## Action item
Summarize the New Year's 2005 post below in two sentences.

Tuesday, January 03, 2006

New Year's 2005

Toto, we’re not in Kansas anymore.

First clue: blackjack dealers at the Rio dressed like Victoria Secret Models complete with bikini tops and butt floss (I’m SO not kidding).

Ah, Viva Las Vegas! The skin capital of the world! Where jackets are superfluous ‘cuz they keep the temperature hot, hot, hot in order to show more skin, skin, skin!

I confess my initial reluctance at spending New Year’s in a town that draws 300,000 people for the holiday, but guess what? I’d do it all again and probably will.

## Data shown

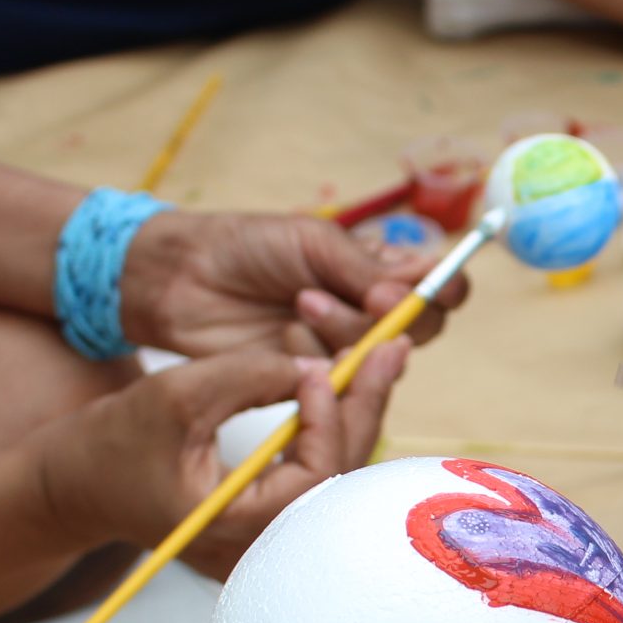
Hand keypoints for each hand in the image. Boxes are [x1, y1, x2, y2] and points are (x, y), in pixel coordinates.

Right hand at [29, 341, 407, 577]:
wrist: (74, 489)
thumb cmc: (109, 446)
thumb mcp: (174, 396)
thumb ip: (246, 377)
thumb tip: (316, 366)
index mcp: (237, 527)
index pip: (314, 474)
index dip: (328, 416)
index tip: (322, 367)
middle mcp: (263, 547)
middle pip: (339, 475)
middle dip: (364, 405)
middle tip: (393, 348)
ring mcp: (267, 542)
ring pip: (333, 474)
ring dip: (354, 413)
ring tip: (380, 358)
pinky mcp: (267, 524)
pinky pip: (316, 477)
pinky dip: (331, 430)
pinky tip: (346, 387)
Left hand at [117, 209, 460, 359]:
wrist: (181, 281)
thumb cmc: (246, 246)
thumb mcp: (312, 241)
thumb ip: (365, 269)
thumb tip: (409, 295)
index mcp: (381, 268)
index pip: (441, 287)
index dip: (441, 291)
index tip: (413, 289)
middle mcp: (372, 310)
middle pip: (419, 329)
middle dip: (384, 316)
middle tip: (350, 296)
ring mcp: (345, 347)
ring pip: (379, 357)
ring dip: (342, 331)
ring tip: (299, 304)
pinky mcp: (316, 379)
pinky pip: (341, 381)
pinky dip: (316, 358)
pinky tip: (284, 336)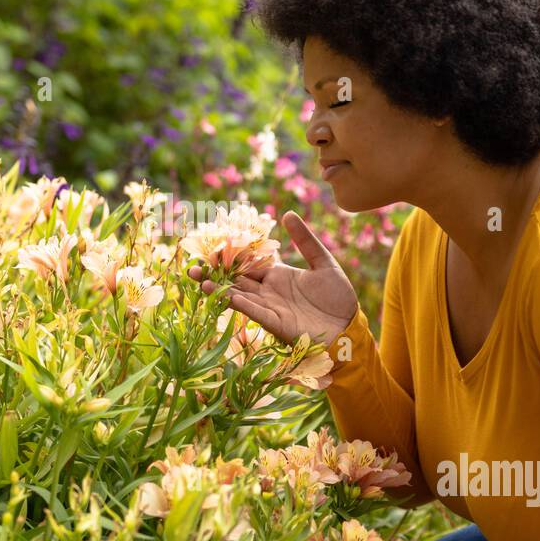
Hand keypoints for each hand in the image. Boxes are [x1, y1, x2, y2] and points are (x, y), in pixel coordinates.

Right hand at [187, 211, 358, 348]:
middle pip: (236, 279)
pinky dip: (239, 303)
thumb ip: (305, 240)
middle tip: (191, 265)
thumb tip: (287, 213)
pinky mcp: (275, 323)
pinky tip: (225, 295)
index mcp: (277, 275)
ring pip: (238, 295)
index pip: (249, 262)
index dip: (231, 255)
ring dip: (219, 288)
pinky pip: (254, 311)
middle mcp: (268, 291)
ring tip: (198, 280)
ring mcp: (270, 307)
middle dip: (214, 273)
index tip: (212, 245)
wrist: (348, 327)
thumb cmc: (338, 297)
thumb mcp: (323, 262)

## Answer to this exercise
The writer spent New Year's in Las Vegas, calling it the skin capital of the world: blackjack dealers at the Rio wore bikini tops, and the temperature is kept high so people show more skin. Though at first reluctant to spend the holiday in a town that draws 300,000 people, the writer would do it all again and probably will.